Re: Trigger Question with Commit

From: Tim X <>
Date: Sat, 09 Aug 2008 20:20:57 +1000
Message-ID: <> writes:

> On Aug 8, 4:48 pm, wrote:
>> On Fri, 8 Aug 2008 14:40:45 -0700 (PDT), wrote:
>> >Hi,
>> >I know that you cannot commit inside a trigger. But, the trigger I
>> >have calls a procedure. That procedure inserts into another table and
>> >issues a commit.
>> >Problem is that the procedure is not only called from the trigger, but
>> >other procedures. So, sometimes a commit is needed.
>> >Can I use AUTONOMOUS_TRANSACTION for the call which is initiated from
>> >the trigger?
>> A transaction is a series of dml statements which *logically* belong
>> together.
>> Surely you can use an AUTONOMOUNS_TRANSACTION if you are not
>> interested in database consistency.
>> However, committing in a procedure is always a bad, bad idea, and has
>> always been discouraged by Oracle.
>> However, if your ambition is to set up a disaster application, no one
>> will stop you.
>> --
>> Sybrand Bakker
>> Senior Oracle DBA
> Well, say PROCEDURE_A is called from within the trigger, but is also
> called from PROCEDURE_B as well as some PHP procedures.
> I assume I'd have to commit inside PROCEDURE_A since PROCEDURE_B calls
> it and so does the PHP code. But, since I cannot commit when the
> trigger calls it, how can I code for that? I'm unsure about this.
> And, database consistency is very important here.......

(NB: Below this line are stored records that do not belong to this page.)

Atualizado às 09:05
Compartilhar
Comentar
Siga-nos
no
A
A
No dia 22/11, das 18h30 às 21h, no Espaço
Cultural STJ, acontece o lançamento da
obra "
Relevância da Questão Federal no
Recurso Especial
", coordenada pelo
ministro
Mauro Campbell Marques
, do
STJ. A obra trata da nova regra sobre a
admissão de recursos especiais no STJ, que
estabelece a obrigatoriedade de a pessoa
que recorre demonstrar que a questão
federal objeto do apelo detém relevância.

Why not commit from the PHP code and procedure b? You don't have to commit inside the procedure/function/whatever that does the work.

What I often do is have packages that handle the basic insert/update operations. None of the procedures do any commits or rollbacks. Often I have exception blocks in these procedures/functions that catch any exceptions, log them somewhere and then re-raise them

All the rollbacks/commits and exception handling is handled at the higher level where all the logic or business processes are controlled. this might be in pl/sql, java or in client code such as perl, php etc.

Often, this problem is a sign that you need to step back and consider how all the bits interact and where to place all the controlling logic. The other mistake I often see is low level exception catching that fails to deal with the exception effectively and really just hides the fact there was a problem. What happens then is that your higher level code does a commit and you end up in an inconsistent state because some failure was hidden. commits, rollbacks and exception handling has to occur, in the main (there are exceptions to all rules!) at the level where the logic or business rules are implemented, not down at the low level point where your dealing with just the soldiers in the trenches who don't have the high-level overview of what is going on. Leave decisions regarding commits, rollbacks and what to do when an exception is encountered to the officers who have the high level plan/strategies.